* _ASSIGNMENT_
Restate word for word the lines of the material below, from the line with "text_box [206, 37, 262, 88]" to the line with "Page size: 2000x1125.", both lines included, and no others.

* _DATA FOR THIS EXERCISE_
***
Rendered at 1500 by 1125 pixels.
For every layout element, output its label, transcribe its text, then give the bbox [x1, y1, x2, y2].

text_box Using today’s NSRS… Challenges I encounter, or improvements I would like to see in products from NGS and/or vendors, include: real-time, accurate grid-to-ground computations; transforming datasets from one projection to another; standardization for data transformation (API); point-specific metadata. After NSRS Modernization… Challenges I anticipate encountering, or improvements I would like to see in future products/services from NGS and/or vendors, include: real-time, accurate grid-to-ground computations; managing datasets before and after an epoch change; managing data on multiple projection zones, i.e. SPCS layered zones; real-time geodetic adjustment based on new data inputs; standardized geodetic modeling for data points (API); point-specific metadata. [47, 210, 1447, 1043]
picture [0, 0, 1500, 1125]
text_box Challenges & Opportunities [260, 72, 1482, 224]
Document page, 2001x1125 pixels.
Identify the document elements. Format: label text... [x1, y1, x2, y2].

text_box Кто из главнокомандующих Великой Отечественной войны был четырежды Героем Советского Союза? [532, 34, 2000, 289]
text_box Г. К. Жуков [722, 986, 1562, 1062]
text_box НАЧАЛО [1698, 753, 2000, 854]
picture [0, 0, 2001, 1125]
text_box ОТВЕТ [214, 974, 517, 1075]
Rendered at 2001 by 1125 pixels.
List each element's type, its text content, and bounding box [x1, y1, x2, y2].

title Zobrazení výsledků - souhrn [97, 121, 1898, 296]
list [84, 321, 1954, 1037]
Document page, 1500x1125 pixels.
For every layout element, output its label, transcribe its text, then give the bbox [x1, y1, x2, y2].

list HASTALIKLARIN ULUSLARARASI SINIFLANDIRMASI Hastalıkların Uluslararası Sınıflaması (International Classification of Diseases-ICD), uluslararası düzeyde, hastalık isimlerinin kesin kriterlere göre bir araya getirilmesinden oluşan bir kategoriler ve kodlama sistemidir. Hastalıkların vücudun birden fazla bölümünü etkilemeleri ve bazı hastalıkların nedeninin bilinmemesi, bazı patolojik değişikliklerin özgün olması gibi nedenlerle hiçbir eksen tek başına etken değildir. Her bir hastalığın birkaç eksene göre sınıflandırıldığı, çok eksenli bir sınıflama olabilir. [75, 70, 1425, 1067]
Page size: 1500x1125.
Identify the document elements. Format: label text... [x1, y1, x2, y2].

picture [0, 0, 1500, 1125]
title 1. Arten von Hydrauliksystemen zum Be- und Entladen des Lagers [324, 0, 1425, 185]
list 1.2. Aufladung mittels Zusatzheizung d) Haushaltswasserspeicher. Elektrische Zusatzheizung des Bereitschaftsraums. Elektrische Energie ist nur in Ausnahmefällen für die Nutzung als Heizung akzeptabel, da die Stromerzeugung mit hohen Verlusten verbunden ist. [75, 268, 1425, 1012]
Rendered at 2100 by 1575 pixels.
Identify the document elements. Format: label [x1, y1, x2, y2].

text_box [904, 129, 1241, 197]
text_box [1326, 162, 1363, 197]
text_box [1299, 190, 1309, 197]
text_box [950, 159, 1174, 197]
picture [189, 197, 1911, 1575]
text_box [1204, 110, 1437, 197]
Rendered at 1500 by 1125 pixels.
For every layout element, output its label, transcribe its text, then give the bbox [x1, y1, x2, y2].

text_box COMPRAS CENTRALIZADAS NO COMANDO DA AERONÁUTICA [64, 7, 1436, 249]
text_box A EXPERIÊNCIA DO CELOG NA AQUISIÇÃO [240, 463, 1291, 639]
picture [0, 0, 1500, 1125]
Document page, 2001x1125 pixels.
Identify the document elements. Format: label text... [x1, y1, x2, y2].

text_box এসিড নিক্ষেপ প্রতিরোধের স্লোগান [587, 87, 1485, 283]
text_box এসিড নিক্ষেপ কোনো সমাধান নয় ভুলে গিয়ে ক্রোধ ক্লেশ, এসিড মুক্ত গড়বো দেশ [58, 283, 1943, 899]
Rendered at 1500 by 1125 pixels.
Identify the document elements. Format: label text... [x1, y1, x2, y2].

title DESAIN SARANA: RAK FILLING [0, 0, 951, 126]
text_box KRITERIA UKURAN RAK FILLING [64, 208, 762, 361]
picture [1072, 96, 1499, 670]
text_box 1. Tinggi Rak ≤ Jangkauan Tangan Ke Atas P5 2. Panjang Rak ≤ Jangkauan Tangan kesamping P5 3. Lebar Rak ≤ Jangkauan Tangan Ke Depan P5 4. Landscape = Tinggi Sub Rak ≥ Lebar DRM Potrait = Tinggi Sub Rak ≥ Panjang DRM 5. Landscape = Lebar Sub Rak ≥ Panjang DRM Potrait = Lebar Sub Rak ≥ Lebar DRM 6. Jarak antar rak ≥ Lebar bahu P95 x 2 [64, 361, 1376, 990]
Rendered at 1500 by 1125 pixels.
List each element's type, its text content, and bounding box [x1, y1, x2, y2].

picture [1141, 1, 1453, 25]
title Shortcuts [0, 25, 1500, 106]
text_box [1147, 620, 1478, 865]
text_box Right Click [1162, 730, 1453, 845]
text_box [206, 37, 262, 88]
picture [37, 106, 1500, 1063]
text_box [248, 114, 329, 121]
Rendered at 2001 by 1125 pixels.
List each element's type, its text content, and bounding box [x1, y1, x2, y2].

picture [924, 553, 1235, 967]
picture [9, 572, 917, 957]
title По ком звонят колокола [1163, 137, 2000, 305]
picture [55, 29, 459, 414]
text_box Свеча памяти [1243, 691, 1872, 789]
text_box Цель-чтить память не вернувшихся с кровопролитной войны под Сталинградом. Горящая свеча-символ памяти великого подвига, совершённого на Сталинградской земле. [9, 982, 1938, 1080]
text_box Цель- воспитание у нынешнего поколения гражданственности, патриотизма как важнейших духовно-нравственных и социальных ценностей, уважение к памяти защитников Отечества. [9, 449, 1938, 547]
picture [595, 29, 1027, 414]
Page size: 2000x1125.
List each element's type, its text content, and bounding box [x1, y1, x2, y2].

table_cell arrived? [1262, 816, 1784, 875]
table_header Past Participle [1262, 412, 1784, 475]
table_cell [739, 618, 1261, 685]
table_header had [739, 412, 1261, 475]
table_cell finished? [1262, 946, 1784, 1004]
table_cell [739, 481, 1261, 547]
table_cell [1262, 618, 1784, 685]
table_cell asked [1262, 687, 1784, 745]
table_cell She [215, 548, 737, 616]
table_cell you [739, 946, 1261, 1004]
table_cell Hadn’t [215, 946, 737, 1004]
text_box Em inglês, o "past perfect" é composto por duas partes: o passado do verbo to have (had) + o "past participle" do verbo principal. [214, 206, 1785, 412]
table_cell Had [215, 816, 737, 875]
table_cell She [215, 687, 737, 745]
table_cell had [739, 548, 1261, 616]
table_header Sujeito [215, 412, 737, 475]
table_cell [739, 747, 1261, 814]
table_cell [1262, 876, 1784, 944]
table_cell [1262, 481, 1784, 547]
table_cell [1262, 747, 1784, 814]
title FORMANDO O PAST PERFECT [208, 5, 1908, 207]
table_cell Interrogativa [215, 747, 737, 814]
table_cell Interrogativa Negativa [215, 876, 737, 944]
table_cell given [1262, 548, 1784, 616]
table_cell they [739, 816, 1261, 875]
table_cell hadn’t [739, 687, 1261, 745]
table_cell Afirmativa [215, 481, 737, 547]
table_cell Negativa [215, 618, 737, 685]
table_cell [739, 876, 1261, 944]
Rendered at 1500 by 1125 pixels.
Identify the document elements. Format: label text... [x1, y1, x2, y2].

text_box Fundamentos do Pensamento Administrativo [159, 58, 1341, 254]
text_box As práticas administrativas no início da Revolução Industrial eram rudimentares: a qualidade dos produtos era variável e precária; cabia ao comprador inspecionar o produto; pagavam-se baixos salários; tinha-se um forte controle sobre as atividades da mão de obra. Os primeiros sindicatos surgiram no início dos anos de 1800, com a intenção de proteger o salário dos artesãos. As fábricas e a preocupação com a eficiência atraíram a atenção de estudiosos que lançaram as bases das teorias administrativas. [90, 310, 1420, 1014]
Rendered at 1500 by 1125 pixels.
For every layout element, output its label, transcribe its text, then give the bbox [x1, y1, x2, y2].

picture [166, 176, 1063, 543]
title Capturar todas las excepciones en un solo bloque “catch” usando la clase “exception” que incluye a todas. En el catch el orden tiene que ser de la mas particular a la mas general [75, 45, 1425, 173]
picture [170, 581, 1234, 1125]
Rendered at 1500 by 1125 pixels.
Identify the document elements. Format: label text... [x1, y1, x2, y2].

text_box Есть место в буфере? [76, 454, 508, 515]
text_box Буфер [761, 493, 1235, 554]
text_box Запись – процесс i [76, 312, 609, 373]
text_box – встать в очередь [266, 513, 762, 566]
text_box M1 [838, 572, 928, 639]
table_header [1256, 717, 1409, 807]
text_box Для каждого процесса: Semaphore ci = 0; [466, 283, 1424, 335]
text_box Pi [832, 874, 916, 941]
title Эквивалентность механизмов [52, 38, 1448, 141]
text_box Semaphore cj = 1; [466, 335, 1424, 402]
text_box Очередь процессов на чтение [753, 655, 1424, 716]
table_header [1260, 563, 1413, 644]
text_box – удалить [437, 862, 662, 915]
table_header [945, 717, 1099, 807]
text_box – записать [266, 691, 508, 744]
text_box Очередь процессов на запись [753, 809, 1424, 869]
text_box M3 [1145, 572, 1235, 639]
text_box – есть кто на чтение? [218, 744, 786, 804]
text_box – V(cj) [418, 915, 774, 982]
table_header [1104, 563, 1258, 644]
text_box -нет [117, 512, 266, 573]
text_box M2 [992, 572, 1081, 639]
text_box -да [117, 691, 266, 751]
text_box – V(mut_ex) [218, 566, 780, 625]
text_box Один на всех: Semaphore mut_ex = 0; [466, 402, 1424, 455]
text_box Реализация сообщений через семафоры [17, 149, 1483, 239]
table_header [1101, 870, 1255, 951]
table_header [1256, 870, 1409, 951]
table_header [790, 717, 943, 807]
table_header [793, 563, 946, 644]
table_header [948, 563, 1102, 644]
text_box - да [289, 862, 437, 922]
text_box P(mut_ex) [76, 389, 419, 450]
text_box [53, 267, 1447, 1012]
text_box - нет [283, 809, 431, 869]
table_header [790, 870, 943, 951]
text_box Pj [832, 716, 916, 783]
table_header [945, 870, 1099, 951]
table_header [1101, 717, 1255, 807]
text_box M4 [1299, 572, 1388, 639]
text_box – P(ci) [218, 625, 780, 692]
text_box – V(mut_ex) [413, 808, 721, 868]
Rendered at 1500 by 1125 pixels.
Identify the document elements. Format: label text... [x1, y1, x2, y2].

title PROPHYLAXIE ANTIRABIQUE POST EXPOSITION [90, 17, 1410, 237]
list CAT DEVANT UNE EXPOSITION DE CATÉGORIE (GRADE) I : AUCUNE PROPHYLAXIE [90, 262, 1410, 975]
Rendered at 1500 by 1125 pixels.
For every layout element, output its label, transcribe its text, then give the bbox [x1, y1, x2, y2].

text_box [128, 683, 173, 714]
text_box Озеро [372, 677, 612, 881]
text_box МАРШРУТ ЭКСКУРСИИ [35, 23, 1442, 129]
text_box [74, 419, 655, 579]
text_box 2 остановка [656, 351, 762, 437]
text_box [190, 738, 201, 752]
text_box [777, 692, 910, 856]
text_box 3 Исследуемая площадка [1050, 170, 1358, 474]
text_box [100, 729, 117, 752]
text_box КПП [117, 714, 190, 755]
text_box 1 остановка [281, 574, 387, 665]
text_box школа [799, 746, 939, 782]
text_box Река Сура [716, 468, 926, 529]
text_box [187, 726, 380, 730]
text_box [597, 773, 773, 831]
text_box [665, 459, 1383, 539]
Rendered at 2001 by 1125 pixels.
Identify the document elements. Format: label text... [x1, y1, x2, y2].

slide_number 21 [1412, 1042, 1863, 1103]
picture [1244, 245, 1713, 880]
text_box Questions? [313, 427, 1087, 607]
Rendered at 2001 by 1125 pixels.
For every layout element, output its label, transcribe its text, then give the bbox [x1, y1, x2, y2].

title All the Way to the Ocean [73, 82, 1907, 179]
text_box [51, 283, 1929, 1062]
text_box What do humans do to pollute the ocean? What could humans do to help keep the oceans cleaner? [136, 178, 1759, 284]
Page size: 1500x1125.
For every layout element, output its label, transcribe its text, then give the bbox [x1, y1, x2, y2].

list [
***
* _SOLUTION TO THE EXERCISE_
text_box [206, 37, 262, 88]
picture [37, 106, 1500, 1063]
text_box [248, 114, 329, 121]
Rendered at 2001 by 1125 pixels.
List each element's type, its text content, and bounding box [x1, y1, x2, y2].

picture [924, 553, 1235, 967]
picture [9, 572, 917, 957]
title По ком звонят колокола [1163, 137, 2000, 305]
picture [55, 29, 459, 414]
text_box Свеча памяти [1243, 691, 1872, 789]
text_box Цель-чтить память не вернувшихся с кровопролитной войны под Сталинградом. Горящая свеча-символ памяти великого подвига, совершённого на Сталинградской земле. [9, 982, 1938, 1080]
text_box Цель- воспитание у нынешнего поколения гражданственности, патриотизма как важнейших духовно-нравственных и социальных ценностей, уважение к памяти защитников Отечества. [9, 449, 1938, 547]
picture [595, 29, 1027, 414]
Page size: 2000x1125.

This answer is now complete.